## Task A:
List the channels that the Building in Public excerpt says business owners and marketers traditionally use for this strategy.

## Text excerpt:

In recent years Building in Public has become a popular and effective marketing strategy. Kevon Cheung’s authoritative piece called Building in Public Definitive Guide defines it as “…building a company, a product, or anything and sharing a lot of the transparent ‘behind the scenes’ with its public audience.” Traditionally, business owners and marketers use email, social media, and their websites to do it.
It sounds straight forward but there are real benefits to the strategy to sharing the behind the scenes of your developing product or business.
1. You invite others to the conversation.
When you share what’s going on, you invite people who could one day be future customers. You also invite like-minded business owners and establish a network for potential partnerships. Your audience helps build your business.
2. You build interest and a following.
Word-of-mouth marketing is the most effective strategy but the most difficult to implement. Building in Public creates the environment for successful word-of-mouth. As others get excited about what you are developing, they spread the word and tell others. You also increase your following and audience, creating a bigger reach.

## Input:

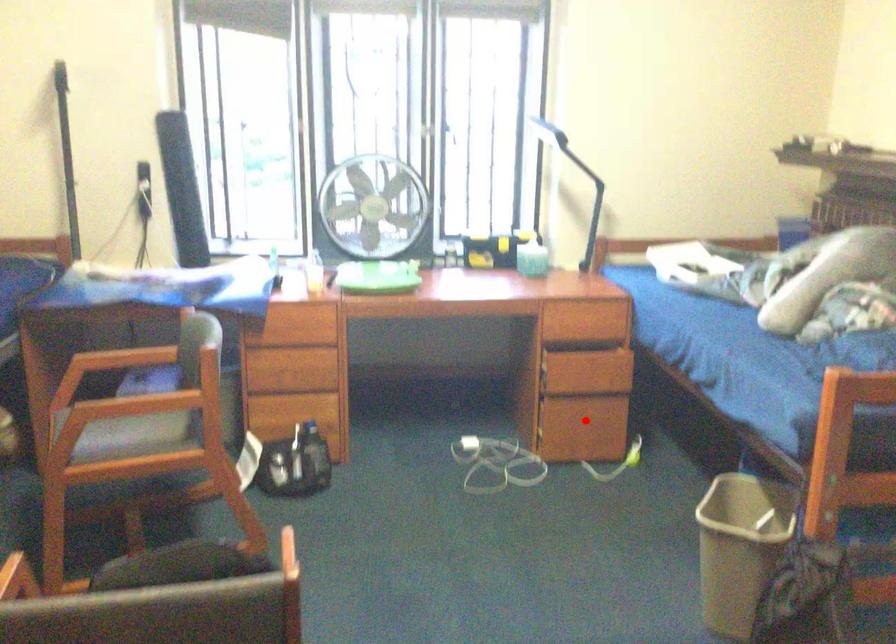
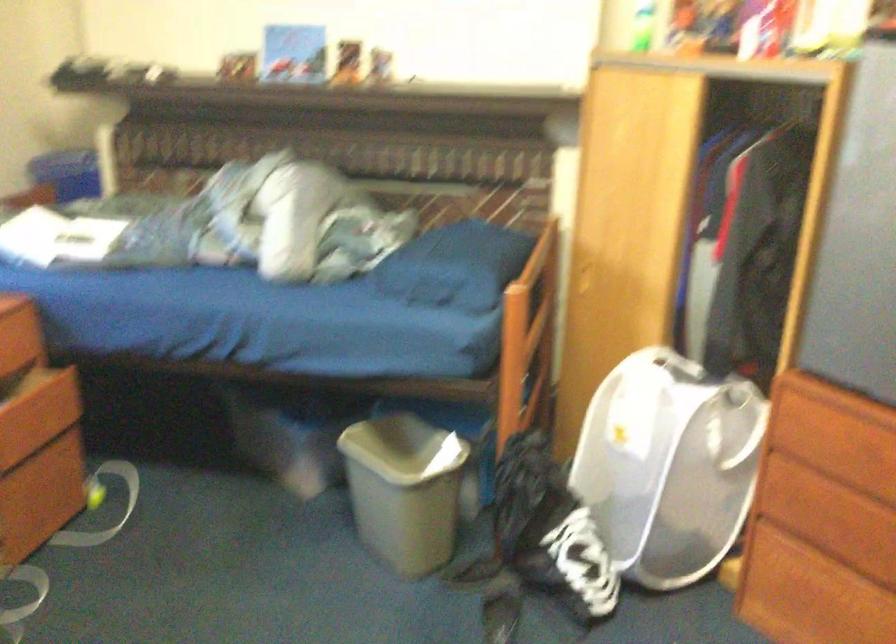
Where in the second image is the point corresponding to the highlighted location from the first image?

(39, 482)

* * *

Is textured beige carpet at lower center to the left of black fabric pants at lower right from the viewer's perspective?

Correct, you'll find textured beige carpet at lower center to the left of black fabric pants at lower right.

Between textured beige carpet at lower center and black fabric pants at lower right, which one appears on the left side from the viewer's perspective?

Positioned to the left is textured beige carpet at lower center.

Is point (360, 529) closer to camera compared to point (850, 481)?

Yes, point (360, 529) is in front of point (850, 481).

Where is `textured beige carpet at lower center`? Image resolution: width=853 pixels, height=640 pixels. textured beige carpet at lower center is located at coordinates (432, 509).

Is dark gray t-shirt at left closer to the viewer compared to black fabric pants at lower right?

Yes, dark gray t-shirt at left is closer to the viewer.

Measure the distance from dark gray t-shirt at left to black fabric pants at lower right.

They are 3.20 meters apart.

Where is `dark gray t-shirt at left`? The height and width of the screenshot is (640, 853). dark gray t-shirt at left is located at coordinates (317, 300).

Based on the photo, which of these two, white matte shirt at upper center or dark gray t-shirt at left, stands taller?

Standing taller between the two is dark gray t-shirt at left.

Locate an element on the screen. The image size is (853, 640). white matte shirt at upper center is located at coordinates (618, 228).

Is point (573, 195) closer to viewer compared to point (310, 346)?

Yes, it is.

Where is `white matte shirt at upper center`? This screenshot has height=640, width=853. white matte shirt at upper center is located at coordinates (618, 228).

* * *

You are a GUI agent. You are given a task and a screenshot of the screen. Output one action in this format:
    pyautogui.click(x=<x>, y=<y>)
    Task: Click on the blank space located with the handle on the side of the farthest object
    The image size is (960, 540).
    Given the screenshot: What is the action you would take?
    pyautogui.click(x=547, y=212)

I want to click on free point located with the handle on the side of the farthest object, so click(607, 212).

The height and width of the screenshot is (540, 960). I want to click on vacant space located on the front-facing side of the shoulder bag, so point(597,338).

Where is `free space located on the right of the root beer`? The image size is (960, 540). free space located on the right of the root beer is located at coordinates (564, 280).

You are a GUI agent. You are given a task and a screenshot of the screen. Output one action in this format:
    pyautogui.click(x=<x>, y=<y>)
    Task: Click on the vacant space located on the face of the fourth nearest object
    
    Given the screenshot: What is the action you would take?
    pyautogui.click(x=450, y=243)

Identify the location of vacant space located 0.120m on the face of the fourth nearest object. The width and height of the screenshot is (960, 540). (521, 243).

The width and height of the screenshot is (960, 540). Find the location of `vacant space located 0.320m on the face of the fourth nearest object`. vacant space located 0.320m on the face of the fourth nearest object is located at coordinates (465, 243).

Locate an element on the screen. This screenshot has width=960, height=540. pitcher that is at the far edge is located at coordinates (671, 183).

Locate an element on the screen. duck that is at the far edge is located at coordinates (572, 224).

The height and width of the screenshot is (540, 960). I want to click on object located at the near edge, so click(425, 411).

## Task B:
Please retype the rows from the line with "I want to click on free" up to and including the line with "bag, so point(597,338).", keeping every character unchanged.

## Response area A:
- Email
- Social media
- Their websites

## Response area B:
I want to click on free point located with the handle on the side of the farthest object, so click(607, 212).

The height and width of the screenshot is (540, 960). I want to click on vacant space located on the front-facing side of the shoulder bag, so point(597,338).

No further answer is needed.